Of course, such prognostications may well be wrong; perhaps naive optimism would be the better course and certainly more pleasant to entertain. But as for me, it is time to focus: to look hard at my spiritual, financial, and relational assumptions, to tune out far more of a chaotic and decaying culture, to prepare for the worst while hoping for the best, while asking God to shine his light of conviction on my life to purify and strengthen it, and hopefully grow in some measure of wisdom. It is time to simplify, to prepare, to fast, to pray, to repent. It is time to stop spending on the frivolous and start giving more generously.

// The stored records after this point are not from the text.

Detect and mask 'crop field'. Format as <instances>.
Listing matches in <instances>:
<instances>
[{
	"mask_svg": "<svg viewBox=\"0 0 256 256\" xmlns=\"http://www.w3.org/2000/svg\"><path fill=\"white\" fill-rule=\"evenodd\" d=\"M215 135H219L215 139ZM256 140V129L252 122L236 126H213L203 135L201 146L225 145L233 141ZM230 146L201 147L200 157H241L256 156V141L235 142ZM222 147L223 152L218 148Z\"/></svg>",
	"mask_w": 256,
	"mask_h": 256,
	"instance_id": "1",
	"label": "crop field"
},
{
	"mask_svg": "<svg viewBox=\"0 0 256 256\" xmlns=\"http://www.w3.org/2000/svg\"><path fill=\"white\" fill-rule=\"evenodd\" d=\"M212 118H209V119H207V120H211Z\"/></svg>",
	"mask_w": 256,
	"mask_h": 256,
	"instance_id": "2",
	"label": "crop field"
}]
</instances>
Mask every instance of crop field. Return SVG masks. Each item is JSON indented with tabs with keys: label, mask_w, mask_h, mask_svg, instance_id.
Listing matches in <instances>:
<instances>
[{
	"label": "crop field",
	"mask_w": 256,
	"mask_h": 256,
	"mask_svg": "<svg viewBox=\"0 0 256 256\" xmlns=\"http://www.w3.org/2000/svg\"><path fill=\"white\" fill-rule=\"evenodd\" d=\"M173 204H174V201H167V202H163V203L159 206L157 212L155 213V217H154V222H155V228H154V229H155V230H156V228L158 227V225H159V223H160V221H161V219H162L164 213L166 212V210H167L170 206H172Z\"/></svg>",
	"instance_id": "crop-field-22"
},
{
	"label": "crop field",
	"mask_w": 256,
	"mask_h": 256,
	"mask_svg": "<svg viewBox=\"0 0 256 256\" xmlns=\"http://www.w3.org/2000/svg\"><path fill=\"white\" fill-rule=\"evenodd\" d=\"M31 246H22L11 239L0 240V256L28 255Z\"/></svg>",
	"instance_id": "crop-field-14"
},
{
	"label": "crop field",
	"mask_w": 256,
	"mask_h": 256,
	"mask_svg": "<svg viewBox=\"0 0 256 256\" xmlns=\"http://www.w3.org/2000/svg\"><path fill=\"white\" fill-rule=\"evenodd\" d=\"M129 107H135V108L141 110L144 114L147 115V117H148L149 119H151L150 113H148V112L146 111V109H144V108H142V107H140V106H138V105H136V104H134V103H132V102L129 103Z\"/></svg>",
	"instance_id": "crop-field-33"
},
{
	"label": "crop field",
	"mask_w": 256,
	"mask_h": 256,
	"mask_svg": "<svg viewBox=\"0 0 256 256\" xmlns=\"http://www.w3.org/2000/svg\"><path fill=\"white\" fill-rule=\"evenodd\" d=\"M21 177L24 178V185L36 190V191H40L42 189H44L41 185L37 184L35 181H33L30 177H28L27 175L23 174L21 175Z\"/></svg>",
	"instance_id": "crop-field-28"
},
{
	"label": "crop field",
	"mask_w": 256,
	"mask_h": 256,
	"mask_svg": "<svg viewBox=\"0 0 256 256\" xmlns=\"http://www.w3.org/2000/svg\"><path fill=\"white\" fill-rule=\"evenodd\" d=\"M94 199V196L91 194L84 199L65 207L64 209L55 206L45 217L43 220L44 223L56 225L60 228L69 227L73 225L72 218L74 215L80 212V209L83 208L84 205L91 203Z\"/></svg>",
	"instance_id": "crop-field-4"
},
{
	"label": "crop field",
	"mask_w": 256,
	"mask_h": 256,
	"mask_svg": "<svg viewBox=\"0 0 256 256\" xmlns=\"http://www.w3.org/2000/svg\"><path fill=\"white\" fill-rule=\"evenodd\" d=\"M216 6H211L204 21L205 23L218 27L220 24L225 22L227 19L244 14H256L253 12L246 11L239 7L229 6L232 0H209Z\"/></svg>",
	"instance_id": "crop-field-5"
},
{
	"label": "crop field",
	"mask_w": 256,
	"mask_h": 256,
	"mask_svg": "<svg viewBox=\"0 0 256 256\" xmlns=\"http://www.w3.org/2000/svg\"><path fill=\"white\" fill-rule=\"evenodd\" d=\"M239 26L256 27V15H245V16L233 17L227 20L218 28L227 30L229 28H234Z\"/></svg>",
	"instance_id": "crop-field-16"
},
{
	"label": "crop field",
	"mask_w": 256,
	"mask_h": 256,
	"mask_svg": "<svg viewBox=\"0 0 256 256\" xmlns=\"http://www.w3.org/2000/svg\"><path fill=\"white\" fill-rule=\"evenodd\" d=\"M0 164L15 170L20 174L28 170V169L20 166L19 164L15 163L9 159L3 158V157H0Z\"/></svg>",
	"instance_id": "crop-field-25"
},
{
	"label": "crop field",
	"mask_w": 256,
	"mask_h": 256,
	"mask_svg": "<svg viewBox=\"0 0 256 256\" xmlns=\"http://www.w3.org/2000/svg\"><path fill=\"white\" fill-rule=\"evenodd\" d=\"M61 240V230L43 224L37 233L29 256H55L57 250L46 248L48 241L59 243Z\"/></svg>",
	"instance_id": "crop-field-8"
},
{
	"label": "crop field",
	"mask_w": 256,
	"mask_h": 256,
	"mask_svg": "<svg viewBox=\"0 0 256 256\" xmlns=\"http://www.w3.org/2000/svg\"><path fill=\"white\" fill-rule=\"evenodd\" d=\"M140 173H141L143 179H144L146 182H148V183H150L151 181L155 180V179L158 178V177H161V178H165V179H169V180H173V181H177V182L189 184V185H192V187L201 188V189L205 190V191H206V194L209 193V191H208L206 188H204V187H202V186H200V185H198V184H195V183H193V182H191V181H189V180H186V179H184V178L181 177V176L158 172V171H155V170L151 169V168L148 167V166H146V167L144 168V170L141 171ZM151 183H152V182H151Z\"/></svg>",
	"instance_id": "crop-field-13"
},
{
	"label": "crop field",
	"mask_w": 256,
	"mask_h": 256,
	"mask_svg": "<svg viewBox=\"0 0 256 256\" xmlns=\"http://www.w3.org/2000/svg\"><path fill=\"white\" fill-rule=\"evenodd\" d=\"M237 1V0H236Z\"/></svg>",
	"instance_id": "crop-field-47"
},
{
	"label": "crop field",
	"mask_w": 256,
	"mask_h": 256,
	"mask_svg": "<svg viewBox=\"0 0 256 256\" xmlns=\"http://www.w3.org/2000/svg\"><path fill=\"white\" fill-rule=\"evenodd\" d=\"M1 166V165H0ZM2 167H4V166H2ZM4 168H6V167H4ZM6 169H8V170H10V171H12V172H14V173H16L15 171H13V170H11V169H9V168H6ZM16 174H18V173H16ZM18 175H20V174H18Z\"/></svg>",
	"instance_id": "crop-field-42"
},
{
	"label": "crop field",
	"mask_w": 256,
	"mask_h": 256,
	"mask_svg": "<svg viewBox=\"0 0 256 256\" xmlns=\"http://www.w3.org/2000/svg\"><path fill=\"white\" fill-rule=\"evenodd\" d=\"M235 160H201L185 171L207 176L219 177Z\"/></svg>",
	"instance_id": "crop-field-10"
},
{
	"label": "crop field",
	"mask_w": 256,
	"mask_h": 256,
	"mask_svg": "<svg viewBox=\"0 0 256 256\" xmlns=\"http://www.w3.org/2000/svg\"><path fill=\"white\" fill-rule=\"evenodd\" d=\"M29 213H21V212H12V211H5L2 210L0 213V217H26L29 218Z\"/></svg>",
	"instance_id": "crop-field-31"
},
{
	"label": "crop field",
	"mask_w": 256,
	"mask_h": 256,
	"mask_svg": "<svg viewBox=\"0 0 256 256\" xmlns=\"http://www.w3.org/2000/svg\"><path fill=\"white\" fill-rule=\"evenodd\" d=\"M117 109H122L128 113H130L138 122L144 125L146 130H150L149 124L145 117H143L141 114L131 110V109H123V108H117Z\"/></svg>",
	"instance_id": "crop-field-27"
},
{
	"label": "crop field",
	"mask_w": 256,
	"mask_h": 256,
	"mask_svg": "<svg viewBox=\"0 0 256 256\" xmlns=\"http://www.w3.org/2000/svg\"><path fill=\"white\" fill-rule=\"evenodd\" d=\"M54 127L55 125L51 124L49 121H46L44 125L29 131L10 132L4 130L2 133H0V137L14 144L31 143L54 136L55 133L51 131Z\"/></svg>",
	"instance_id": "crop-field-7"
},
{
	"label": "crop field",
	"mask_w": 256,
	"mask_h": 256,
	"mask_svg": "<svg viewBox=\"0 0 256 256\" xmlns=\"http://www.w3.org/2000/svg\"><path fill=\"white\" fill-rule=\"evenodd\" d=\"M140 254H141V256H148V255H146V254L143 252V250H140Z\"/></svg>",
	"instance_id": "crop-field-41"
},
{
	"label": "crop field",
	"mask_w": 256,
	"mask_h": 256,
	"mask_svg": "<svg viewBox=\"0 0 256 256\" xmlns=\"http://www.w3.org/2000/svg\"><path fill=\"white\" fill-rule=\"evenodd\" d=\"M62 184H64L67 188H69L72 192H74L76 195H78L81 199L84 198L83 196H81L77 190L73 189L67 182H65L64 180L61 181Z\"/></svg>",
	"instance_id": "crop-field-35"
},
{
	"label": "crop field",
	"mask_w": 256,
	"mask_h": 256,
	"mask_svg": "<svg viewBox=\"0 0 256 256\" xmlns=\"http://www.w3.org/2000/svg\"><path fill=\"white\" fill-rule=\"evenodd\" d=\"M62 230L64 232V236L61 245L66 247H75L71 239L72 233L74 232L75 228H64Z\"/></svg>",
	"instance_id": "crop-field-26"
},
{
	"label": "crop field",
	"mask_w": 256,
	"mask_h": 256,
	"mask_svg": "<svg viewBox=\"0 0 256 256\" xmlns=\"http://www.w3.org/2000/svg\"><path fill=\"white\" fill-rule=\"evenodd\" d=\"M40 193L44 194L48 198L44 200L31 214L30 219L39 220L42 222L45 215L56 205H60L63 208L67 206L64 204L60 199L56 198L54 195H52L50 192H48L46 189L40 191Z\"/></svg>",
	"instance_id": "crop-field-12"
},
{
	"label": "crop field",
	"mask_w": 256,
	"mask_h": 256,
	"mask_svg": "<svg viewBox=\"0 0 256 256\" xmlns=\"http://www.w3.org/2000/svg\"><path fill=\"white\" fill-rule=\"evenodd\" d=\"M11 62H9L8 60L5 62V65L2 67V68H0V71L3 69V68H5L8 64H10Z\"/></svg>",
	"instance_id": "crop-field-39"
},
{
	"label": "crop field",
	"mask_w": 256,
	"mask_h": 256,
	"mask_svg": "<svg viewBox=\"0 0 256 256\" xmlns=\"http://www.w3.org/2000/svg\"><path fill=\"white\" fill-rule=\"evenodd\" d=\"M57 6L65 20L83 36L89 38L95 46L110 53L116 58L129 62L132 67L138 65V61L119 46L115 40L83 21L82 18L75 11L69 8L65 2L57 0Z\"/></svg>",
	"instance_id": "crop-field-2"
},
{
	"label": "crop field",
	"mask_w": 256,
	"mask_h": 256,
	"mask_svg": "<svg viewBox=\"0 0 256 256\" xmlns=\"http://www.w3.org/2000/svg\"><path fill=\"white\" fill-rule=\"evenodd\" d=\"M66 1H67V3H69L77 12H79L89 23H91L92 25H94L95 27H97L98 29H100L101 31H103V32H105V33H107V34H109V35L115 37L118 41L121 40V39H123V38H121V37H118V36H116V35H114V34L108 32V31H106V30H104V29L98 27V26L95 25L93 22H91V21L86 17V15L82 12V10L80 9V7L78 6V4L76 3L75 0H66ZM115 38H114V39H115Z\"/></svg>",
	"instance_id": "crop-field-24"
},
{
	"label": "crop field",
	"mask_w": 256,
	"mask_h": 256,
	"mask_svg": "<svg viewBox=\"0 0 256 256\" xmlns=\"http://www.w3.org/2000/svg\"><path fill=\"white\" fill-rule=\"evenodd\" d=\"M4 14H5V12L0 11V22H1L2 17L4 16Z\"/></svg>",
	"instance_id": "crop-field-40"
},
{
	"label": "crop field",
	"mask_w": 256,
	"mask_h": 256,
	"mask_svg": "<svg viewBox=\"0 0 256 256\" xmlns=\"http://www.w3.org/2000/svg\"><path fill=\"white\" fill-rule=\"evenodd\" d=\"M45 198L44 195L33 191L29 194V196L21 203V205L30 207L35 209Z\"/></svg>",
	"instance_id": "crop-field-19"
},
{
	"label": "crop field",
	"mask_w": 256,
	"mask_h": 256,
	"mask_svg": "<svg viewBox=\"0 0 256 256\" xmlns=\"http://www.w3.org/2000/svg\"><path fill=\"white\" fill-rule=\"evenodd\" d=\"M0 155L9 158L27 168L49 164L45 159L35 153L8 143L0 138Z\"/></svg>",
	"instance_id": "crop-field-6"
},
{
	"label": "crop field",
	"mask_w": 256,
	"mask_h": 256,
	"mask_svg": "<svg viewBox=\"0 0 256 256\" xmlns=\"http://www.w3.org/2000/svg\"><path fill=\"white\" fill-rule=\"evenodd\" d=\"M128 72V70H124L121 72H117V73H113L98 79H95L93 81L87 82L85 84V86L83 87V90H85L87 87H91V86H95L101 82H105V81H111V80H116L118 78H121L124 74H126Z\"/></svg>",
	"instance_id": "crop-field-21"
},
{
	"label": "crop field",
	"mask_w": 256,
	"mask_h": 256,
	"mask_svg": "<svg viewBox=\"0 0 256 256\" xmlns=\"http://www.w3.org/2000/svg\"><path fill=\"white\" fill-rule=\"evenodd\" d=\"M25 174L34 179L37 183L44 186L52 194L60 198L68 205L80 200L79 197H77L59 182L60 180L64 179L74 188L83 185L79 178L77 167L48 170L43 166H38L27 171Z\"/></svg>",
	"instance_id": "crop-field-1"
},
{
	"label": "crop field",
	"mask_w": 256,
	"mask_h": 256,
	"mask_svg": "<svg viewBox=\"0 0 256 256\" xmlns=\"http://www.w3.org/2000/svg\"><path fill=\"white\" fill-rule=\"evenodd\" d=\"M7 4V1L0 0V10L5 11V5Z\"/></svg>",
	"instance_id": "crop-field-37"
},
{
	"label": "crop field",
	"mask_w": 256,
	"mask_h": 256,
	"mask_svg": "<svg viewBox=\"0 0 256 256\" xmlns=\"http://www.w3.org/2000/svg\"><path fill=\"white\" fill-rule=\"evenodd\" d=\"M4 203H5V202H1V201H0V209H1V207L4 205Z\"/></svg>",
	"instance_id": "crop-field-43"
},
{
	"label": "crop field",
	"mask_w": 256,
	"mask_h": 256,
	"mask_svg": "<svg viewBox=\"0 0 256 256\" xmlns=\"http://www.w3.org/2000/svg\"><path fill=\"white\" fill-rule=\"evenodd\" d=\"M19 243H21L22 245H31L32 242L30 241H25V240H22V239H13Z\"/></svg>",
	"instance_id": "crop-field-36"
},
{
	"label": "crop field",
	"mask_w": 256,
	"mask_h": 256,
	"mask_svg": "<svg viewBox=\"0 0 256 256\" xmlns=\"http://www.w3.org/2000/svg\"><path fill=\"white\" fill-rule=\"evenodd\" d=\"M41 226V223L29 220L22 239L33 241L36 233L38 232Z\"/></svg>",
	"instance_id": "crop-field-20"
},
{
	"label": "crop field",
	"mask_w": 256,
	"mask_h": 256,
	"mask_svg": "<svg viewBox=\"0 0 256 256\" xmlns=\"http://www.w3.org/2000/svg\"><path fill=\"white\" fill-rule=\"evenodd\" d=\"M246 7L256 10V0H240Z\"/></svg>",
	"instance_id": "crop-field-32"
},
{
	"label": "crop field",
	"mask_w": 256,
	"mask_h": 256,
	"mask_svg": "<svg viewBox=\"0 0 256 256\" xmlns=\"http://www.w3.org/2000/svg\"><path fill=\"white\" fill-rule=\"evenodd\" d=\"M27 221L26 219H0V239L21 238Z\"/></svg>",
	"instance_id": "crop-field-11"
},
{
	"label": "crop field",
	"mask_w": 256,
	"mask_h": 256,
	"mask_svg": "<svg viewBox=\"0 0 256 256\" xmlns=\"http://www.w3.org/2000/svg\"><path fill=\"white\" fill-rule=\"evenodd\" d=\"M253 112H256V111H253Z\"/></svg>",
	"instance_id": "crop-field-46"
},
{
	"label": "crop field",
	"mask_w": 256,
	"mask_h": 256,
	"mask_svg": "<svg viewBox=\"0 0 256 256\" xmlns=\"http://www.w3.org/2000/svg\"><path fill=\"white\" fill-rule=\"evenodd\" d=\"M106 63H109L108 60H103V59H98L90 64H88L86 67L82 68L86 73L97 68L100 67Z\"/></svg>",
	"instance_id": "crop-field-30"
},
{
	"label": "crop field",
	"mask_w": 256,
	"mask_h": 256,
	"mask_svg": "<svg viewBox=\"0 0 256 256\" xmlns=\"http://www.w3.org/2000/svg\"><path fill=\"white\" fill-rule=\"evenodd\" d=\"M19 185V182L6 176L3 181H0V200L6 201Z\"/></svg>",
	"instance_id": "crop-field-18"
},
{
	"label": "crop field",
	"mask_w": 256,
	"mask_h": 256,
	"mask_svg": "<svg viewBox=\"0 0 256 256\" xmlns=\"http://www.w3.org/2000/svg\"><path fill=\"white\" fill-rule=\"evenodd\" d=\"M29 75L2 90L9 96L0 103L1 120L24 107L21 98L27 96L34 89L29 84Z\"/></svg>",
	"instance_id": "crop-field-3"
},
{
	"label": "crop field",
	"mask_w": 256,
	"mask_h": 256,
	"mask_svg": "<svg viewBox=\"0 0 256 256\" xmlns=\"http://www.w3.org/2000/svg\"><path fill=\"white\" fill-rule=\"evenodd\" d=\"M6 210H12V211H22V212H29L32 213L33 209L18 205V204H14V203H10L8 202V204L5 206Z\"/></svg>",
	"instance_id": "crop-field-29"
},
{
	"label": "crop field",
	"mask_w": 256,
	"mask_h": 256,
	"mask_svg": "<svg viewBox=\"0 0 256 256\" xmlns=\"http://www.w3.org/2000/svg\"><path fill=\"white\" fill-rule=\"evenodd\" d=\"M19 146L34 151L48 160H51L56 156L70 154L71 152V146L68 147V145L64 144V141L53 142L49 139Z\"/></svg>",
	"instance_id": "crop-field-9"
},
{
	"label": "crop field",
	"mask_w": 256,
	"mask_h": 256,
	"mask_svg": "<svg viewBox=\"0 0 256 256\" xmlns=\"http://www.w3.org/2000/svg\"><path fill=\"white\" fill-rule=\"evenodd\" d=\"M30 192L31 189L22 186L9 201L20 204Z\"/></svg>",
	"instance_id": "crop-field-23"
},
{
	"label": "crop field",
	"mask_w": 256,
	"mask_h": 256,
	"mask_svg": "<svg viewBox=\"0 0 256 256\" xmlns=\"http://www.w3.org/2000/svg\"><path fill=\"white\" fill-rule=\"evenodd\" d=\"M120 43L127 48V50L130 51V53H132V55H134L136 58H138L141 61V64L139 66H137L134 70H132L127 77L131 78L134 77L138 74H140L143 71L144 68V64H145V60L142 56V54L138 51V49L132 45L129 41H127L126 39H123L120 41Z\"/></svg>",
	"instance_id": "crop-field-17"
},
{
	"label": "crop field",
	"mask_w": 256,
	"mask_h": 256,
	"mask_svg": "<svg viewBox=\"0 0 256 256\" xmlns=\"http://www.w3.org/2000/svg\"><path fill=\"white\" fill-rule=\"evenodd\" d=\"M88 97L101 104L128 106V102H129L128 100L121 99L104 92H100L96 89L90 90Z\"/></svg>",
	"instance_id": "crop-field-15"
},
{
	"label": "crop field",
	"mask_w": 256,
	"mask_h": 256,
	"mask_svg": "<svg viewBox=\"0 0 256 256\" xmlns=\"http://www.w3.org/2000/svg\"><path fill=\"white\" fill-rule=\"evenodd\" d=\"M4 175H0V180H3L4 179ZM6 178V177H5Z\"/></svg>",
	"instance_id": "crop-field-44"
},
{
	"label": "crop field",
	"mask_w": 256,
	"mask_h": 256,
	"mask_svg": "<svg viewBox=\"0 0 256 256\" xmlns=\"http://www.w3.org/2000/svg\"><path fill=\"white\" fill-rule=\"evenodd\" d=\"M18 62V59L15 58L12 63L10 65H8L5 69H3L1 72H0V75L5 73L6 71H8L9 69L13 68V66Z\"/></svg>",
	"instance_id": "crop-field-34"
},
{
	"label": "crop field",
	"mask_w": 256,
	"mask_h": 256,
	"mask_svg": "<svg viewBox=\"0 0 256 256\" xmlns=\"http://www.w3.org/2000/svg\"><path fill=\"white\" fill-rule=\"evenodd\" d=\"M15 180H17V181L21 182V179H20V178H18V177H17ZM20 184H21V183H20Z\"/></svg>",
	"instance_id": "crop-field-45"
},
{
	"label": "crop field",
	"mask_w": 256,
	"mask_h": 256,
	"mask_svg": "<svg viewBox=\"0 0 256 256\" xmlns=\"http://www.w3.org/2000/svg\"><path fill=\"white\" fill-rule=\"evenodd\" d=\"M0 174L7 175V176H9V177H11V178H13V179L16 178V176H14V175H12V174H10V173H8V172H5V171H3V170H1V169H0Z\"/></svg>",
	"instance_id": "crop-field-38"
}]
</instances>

If you are a person of faith, it is time to dig in, hard, and quit playing games — your life may depend on it. If you are skeptical of such matters, consider: upon what will you lean when your world collapses? Will your considered indifference and intellectual smugness about us fools of faith save you? What will you do when all that matters to you is taken, and you are left, finally, profoundly alone with naught but that frightened face in the mirror?

I have slept for too long, as have all of us. It is time to fill the lamps with oil lest they be found empty when the bridegroom arrives.